======== Source data ========
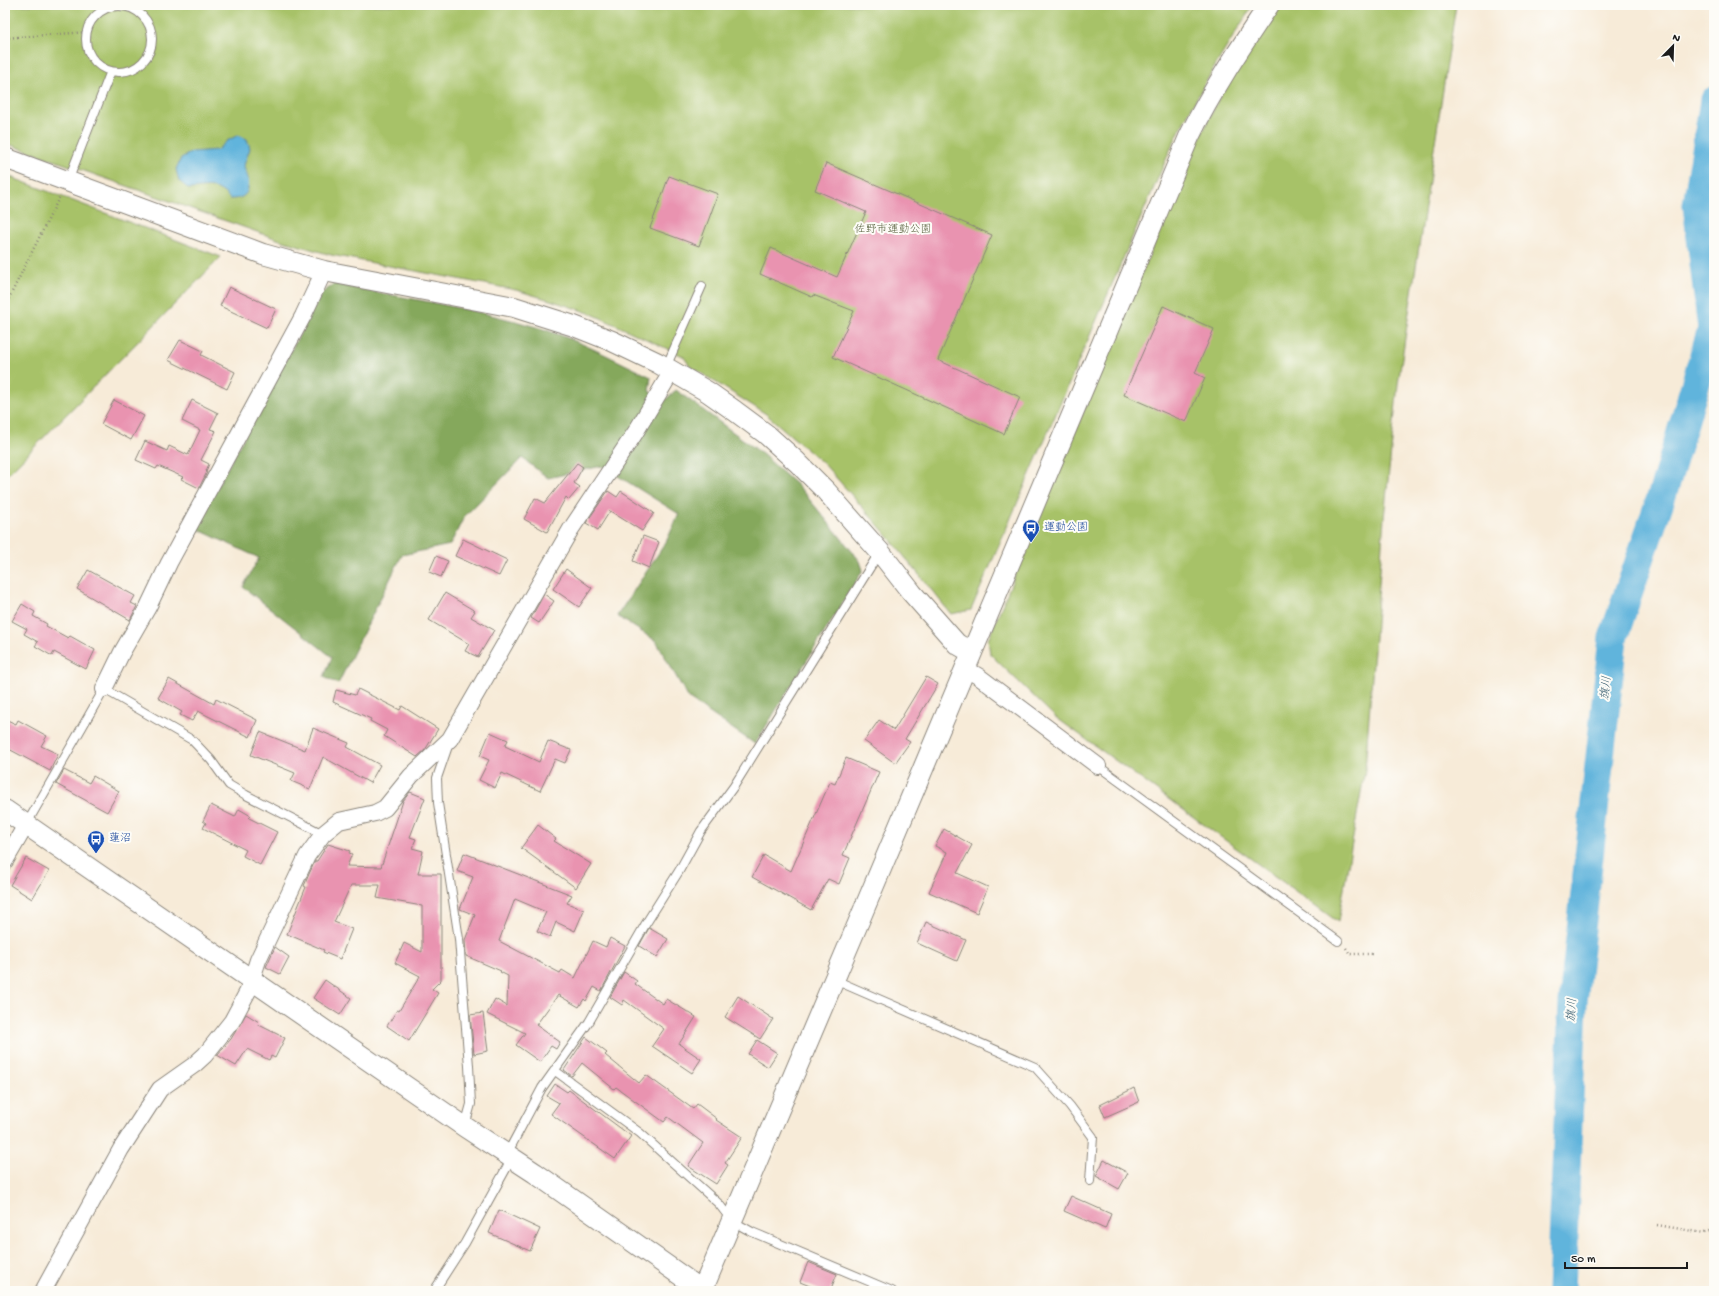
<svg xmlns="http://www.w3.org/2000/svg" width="1719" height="1296" font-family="'Gochi Hand','Klee One',sans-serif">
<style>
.green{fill:#a7c268;stroke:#626f42}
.forest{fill:#85a85c;stroke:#50623c}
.water{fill:#60b4dc;stroke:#3e687c}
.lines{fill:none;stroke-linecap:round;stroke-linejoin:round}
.river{stroke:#60b4dc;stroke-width:29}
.building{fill:#e993b0}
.service-casing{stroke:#8a847a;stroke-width:10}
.minor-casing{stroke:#8a847a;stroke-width:18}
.tertiary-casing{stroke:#8a847a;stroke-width:22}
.path{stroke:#8a847a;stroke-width:2.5;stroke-dasharray:1 3;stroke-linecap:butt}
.service{stroke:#fff;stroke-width:8}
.minor{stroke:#fff;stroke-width:16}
.tertiary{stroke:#fff;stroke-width:20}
.labels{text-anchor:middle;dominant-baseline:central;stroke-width:4;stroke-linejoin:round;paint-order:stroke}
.park-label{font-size:11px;fill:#545e3a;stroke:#fdfcf7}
.transit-label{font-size:11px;fill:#164399;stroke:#fdfcf7;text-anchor:start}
.water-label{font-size:12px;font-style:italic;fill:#3b6072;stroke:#fdfcf7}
</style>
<rect width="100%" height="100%" fill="#fdfcf7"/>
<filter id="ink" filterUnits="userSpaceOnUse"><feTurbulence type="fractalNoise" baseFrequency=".025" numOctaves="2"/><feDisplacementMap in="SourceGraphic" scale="8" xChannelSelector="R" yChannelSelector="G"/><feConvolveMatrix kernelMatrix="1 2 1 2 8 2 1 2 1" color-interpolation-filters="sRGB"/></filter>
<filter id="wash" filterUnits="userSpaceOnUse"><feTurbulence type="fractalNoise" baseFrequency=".012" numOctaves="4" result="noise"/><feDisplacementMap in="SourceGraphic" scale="16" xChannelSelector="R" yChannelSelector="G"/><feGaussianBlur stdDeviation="0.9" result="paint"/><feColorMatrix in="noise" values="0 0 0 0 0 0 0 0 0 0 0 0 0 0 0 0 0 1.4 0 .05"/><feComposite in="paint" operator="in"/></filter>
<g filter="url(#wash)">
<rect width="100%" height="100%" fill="#f7ebd8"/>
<path class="green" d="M5,5H1253C1223,52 1195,98 1171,148L971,610L951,614L886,534L825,465L766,414L690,366L683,356L592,314L550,300L516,290L331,255L280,240L5,143Z
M1277,5H1456L1398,384L1384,518L1365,770L1338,922L1054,716L990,654L988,639L1187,165L1223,90Z
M5,175L221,257L5,477Z"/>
<path class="forest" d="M334,284C403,298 475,308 543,329C580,341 616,360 651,377L649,391L664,401L676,390L760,452L800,488L860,561L863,570L755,744L689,699L656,641L617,616L666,542L679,514L602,466L548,478L522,458L464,517L450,545L402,555L338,684L324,677L332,657L243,587L259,558L195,528L322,293Z"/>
<path class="water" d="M238,135L247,139L250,148C249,153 245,160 244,166C244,169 247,174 248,178C250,193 245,199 230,199C217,183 207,188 189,189L179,181L176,169L181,158L192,152L217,150L227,141Z"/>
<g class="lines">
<path class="river" d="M1561,1291L1573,1002L1613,638L1664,489L1712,329L1697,205L1714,101"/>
</g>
<g id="blocks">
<path class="building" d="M826,163L992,235L938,360L1020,397L1004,434L833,357L854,311L813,295L812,297L760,274L771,248L837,277L866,212L815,190Z
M669,176L718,194L699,246L650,228Z
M229,287L276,309L267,328L220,306Z
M1163,306L1214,329L1195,373L1205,378L1186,422L1124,395Z
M180,340L203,351L201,355L235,372L227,389L168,360Z
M114,400L144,416L131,440L101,424Z
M192,400L218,413L210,429L216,431L201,460L209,464L206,471L207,472L199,488L181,479L183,477L158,466L156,469L136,460L145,441L167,451L169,446L188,455L200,430L182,421Z
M577,463L583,467L574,483L580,487L569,500L566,497L547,532L524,519L535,498L545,503Z
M608,491L617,497L621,491L654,513L642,531L610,511L598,530L586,523Z
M643,536L659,542L649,568L633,561Z
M463,539L507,560L499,576L455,556Z
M436,556L448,561L441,577L429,572Z
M566,569L592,588L579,607L553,589Z
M88,570L135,596L131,603L137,606L130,620L77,589Z
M445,593L475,611L471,617L494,630L478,657L465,651L469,644L429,620Z
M544,594L554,601L539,623L531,618Z
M22,604L35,612L33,616L47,624L46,626L68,638L70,636L95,650L86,669L54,652L52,656L35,646L38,642L24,634L27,629L12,621Z
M926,677L938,684L905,739L910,742L895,763L864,741L879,720L894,730Z
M169,679L214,704L216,699L257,720L250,737L198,711L192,721L180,715L182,712L158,698Z
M358,689L400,710L402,706L438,729L425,750L417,757L384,736L387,730L370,721L371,719L333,702L336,690L355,695Z
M5,719L16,724L18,720L47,736L41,746L58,754L50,771L5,747Z
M313,728L349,743L347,747L380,765L370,783L323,757L310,789L291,781L295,773L251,755L260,732L305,750Z
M490,732L508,740L505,746L539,762L548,741L571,750L565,763L555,759L540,791L502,773L495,788L479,780L489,760L480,756Z
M846,758L879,772L843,855L850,858L839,884L828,879L811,910L752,877L764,855L791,871L830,782L835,784Z
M64,770L89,783L93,776L119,791L107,812L56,784Z
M410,792L425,798L410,837L416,839L412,848L423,851L418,874H441V980L432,989L438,993L409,1041L387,1026L397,1010L399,1011L420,976L395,963L404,943L422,952V906L377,898L380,885H351L334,922L352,929L340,959L323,952L324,950L287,934L306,887L304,886L309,874L315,861H317L328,844L350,851L349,853L352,854L347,866L381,867L403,801Z
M211,805L235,817L239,809L251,816L249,818L277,832L260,865L243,856L246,850L203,828L206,823L203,821Z
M538,825L556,839L554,841L591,864L576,888L521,848Z
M944,829L972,845L957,873L988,887L977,913L929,892L947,852L935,846Z
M464,853L572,895L567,903L584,910L575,931L556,922L550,937L537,931L546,912L515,899L499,941L560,973L562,970L575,978L593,941L606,947L610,938L625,946L601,991L594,987L586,1001L584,999L579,1007L558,995L536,1025L560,1042L556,1049L551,1046L540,1062L516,1045L525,1033L487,1014L495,999L507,1006L508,976L500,972L501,971L466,956L465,940L475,915L460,909L473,877L457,871Z
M26,858L49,871L32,899L10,885Z
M926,922L966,940L957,961L917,943Z
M649,928L668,939L657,957L639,946Z
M275,947L289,957L280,974L266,967Z
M624,972L637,981L635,984L663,1004L666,999L696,1017L679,1044L701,1059L692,1073L652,1046L664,1029L624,1000L622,1005L610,997Z
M325,980L351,998L340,1015L313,998Z
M738,996L773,1019L760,1039L725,1017Z
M483,1013L488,1051L474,1054L470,1015Z
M246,1014L259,1022L257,1024L285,1038L275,1058L271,1056L269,1060L247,1049L236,1066L217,1055L231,1039Z
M586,1037L607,1053L605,1055L639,1083L646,1075L693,1109L697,1104L717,1119L716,1120L742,1137L725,1163L728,1165L716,1184L688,1166L703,1143L668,1117L664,1122L616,1087L614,1089L582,1063L572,1076L564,1070Z
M757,1040L777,1053L768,1067L748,1054Z
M555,1084L567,1092L569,1090L631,1136L615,1159L551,1114L559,1103L547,1096Z
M1134,1088L1139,1102L1105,1117L1100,1105Z
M1104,1160L1128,1173L1119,1189L1096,1176Z
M1071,1196L1111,1214L1105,1229L1064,1211Z
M499,1210L540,1229L530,1251L489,1233Z
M808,1262L837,1274L830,1291H822L800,1282Z"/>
</g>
</g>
<g filter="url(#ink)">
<use href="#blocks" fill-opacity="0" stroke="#8a847a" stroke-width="1"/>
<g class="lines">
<g class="service-casing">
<path id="service" d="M86 39a33 33 0 1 1 66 0a33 33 0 1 1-66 0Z
M68,181L111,71
M666,367L702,286
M448,746L437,778L438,803L459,939L469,1066L471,1104L465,1126
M1098,766L1338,941
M26,825L104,689L192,740L211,760L229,785L246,795L323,834
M835,980L1035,1067L1070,1106L1093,1137L1090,1181
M554,1070L640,1133L719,1204L732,1221L752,1232L892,1291
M507,1154L542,1088L589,1022L645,925L679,871L701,831L734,786L879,553
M434,1291L465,1243L512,1158"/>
</g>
<g class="minor-casing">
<path id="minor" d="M964,668L978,676L1098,766
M104,689L122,652L148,607L169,563L303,316L324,271
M5,861L26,825
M43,1291L121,1149L160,1089L194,1065L205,1055L232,1021L248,991L258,960L307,856L323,834L339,821L375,813L385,808L411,776L450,739L571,529L635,433L672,371"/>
</g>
<g class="tertiary-casing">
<path id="tertiary" d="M5,158L263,254L324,271L514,307L574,326L612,341L658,363L708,392L735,411L766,434L797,462L826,491L880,552L912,593L957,644L971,652
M5,810L465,1127L535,1173L703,1291
M702,1291C866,907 1027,521 1189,137C1212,90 1240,48 1269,5"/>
</g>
<path class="path" d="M133,9L135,5
M5,38L87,32
M5,306L60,196
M1346,948L1350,954H1373
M1657,1225L1704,1233L1714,1231"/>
<use href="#service" class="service"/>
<use href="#minor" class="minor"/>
<use href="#tertiary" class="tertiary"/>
</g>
</g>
<defs>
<g id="bus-pin" transform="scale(0.9)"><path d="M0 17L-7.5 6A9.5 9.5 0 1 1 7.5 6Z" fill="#1a4fb4" stroke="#fdfcf7"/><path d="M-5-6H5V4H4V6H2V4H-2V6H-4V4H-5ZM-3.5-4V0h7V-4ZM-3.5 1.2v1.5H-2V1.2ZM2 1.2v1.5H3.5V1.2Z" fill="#fff"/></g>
</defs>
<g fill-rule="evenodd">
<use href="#bus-pin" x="1031" y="528"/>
<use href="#bus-pin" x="96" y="839"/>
</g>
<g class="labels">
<g class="park-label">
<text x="893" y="230">佐野市運動公園</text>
</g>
<g class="transit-label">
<text x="1044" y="528">運動公園</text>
<text x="109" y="839">蓮沼</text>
</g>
<g class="water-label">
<text transform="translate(1607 688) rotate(-84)">旗川</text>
<text transform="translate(1573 1010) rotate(-87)">旗川</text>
</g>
</g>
<rect width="1719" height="1296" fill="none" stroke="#fdfcf7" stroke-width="20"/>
<g transform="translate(1673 46) rotate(23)" stroke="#fdfcf7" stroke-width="3" paint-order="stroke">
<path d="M0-3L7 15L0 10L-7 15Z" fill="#1c1c1c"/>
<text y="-6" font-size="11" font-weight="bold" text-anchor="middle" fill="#1c1c1c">N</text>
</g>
<path d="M1565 1262v6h122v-6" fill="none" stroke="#1c1c1c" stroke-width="2"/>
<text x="1571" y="1262" font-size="12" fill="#1c1c1c" stroke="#fdfcf7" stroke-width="3" paint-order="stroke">50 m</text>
</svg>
========
What to do:
The lines to return are those in the entries above that include "linecap".

Exercise response:
.lines{fill:none;stroke-linecap:round;stroke-linejoin:round}
.path{stroke:#8a847a;stroke-width:2.5;stroke-dasharray:1 3;stroke-linecap:butt}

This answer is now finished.